“THE mountain moved.”
“I heard a loud noise, like a helicopter approaching.”
Those one-liners came not from a novelist’s notes but simple folk who were able to use such graphic language even as they stared into the face of the earthquake. The moving mountain frightened a member of the Aeta family in Castillejos, Zambales, epicenter of the earthquake, while the rumble was felt by a community leader in Pampanga, which suffered the brunt of the magnitude 6.1 tremblor last Monday.
In Manila, urban planner Jun Palafox called for an immediate structural audit of public and private buildings, the bad news being that Monday’s shaker isn’t the Big One, which is still to come. Twenty-one hours later, the magnitude 6.5 earthquake that jolted Eastern Samar was diagnosed as having no connection to its predecessor, having originated from a different fault line.

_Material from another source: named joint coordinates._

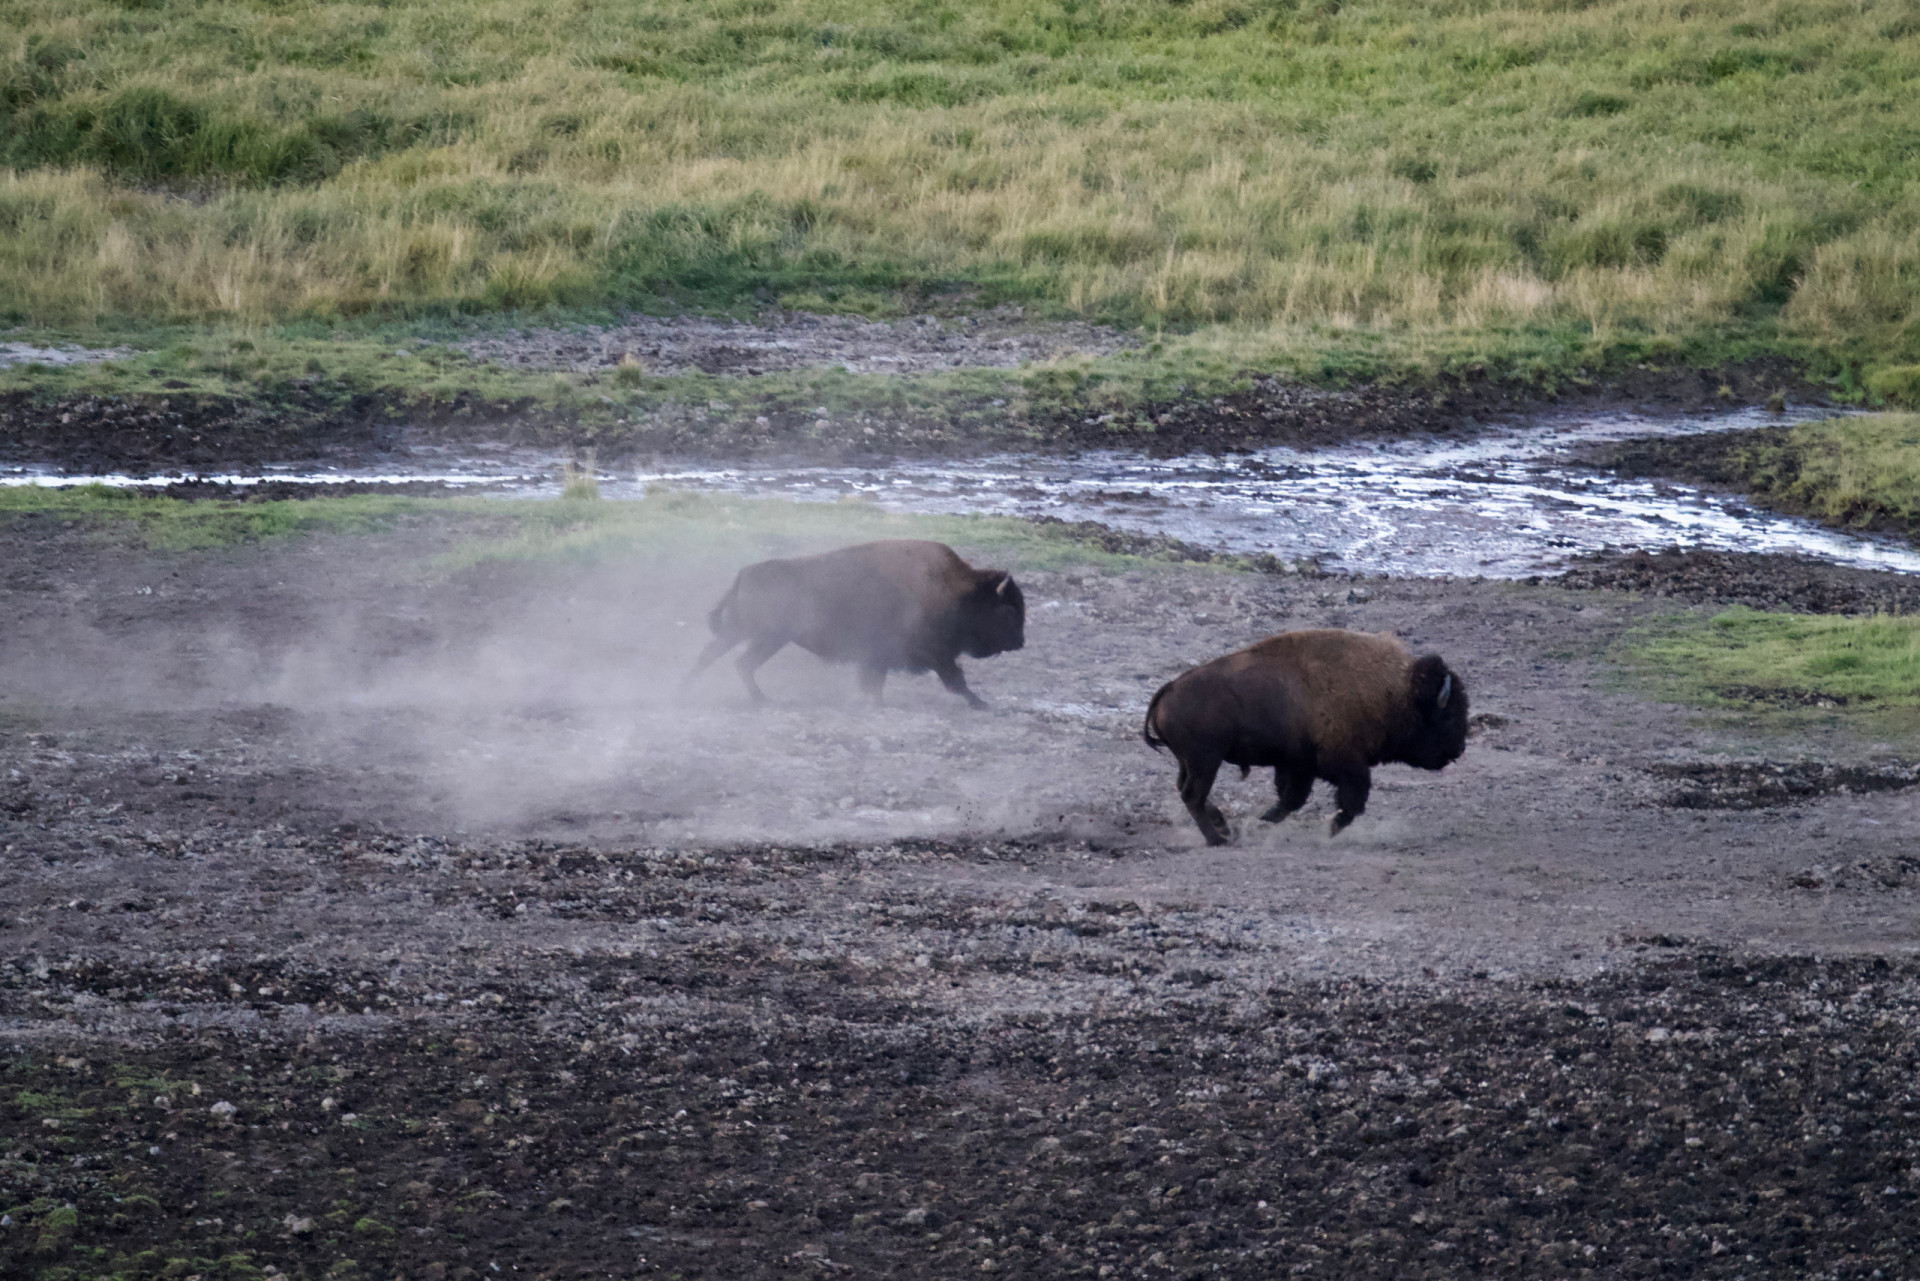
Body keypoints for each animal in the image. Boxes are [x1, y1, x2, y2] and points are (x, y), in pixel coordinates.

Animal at [687, 537, 1021, 706]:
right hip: (768, 637)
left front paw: (875, 702)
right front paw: (981, 703)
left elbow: (875, 680)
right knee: (739, 662)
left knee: (714, 656)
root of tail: (745, 574)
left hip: (746, 632)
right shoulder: (935, 653)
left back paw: (685, 691)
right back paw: (761, 700)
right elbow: (955, 680)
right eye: (1007, 611)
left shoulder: (881, 657)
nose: (1020, 642)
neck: (957, 591)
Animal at [1136, 629, 1466, 845]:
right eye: (1448, 716)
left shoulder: (1298, 764)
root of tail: (1168, 689)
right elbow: (1350, 802)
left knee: (1187, 792)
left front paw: (1265, 820)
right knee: (1193, 795)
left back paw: (1223, 827)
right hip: (1205, 761)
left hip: (1191, 762)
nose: (1459, 749)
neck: (1396, 692)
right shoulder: (1345, 764)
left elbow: (1291, 799)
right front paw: (1331, 830)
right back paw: (1218, 839)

Knowing that we can neither predict nor control a strong earthquake, I don’t want to think about it. My four-year-old Go-bag is as good as useless now, most of its contents having expired. I don’t want to think about replacing them, on the silly assumption that as long as they’re useless, there won’t be any need for them. Mr. Palafox, who must feel like a prophet without honor in his own country, reminds us with a note of urgency in his voice that the Big One could kill 50,000 people in Metro Manila (30,000 from quake injuries, 20,000 from fires) and destroy all seven bridges beginning with Guadalupe.
Check buildings and houses for structural defects, he urged. “Go beyond the Philippine building code” and build for the future, like the next 2,000 years as his firm did in Kathmandu. Can government engineers and regulators imagine A.D. 4019? I don’t want to think about it.
As for those two earthquakes coming one after the other, it’s unnerving to be told that surviving a chain of them doesn’t mean you’re safe from now on. I don’t want to think about it.